» Task instructions
For the entries below, the result should be an exact transcription of the lines from the one with "1. Locally develop the feature set" up to and including the one with "To register the", and only those.

» Records for this task
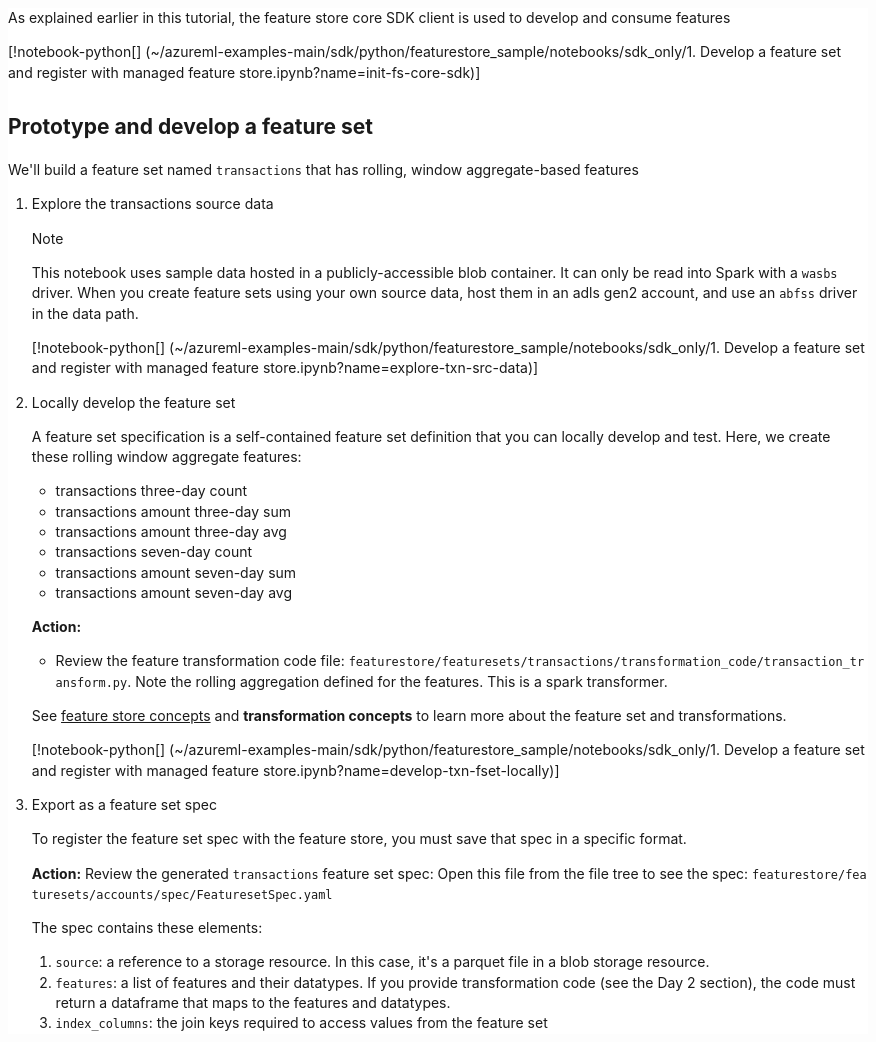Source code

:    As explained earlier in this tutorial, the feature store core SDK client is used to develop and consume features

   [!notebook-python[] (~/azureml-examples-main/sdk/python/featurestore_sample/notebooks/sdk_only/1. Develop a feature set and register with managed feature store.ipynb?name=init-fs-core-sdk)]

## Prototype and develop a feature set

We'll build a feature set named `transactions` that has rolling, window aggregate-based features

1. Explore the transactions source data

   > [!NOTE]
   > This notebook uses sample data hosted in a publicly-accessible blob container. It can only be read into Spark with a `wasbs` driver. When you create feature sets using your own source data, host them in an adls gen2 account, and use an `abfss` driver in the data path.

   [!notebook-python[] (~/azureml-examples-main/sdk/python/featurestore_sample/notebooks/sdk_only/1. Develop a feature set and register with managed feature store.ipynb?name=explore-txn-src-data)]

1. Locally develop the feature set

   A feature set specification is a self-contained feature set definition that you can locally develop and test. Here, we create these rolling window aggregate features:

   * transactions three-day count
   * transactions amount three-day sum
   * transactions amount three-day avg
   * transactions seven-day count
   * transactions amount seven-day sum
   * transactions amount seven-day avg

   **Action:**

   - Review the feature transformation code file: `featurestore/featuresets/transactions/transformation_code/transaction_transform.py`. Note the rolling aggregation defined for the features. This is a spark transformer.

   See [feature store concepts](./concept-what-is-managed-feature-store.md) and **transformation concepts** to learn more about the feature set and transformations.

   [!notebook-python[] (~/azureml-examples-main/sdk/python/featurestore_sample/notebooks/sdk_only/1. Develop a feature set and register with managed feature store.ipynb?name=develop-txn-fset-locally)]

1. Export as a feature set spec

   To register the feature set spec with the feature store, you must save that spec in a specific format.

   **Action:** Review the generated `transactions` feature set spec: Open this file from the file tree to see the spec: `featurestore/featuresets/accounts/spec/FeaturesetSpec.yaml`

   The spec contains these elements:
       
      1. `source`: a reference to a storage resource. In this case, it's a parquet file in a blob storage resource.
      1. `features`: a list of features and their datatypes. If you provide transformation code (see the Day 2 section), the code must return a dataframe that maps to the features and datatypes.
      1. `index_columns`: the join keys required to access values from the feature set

» Written answer
1. Locally develop the feature set

   A feature set specification is a self-contained feature set definition that you can locally develop and test. Here, we create these rolling window aggregate features:

   * transactions three-day count
   * transactions amount three-day sum
   * transactions amount three-day avg
   * transactions seven-day count
   * transactions amount seven-day sum
   * transactions amount seven-day avg

   **Action:**

   - Review the feature transformation code file: `featurestore/featuresets/transactions/transformation_code/transaction_transform.py`. Note the rolling aggregation defined for the features. This is a spark transformer.

   See [feature store concepts](./concept-what-is-managed-feature-store.md) and **transformation concepts** to learn more about the feature set and transformations.

   [!notebook-python[] (~/azureml-examples-main/sdk/python/featurestore_sample/notebooks/sdk_only/1. Develop a feature set and register with managed feature store.ipynb?name=develop-txn-fset-locally)]

1. Export as a feature set spec

   To register the feature set spec with the feature store, you must save that spec in a specific format.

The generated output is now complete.